◆ **AIM OF THE TASK**
Using the data below, copy every line that contains the word "turquoise".

Data extracted from a collection
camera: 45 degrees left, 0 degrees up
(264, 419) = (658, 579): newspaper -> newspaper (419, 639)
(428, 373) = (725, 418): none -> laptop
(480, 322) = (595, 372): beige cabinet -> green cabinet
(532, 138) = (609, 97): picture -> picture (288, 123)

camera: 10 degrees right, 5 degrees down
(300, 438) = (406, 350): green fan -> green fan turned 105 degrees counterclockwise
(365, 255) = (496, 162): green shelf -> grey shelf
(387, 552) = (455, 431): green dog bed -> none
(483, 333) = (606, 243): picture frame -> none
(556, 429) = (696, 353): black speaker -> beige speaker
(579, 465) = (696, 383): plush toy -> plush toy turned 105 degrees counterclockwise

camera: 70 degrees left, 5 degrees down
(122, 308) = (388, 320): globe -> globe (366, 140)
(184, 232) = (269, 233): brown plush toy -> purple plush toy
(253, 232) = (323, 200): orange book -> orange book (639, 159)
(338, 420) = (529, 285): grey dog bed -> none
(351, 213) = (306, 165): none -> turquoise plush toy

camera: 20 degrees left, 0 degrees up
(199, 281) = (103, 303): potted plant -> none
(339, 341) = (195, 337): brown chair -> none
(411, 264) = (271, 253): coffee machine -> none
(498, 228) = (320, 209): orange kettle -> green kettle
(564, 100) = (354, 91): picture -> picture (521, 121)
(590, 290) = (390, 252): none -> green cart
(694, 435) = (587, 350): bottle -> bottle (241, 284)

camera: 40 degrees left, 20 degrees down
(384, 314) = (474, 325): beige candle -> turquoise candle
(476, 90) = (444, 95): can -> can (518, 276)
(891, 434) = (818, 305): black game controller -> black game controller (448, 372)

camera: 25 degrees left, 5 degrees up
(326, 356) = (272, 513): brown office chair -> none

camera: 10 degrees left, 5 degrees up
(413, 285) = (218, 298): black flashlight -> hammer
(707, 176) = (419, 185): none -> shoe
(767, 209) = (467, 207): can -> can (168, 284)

◆ **RESPONSE**
(351, 213) = (306, 165): none -> turquoise plush toy
(384, 314) = (474, 325): beige candle -> turquoise candle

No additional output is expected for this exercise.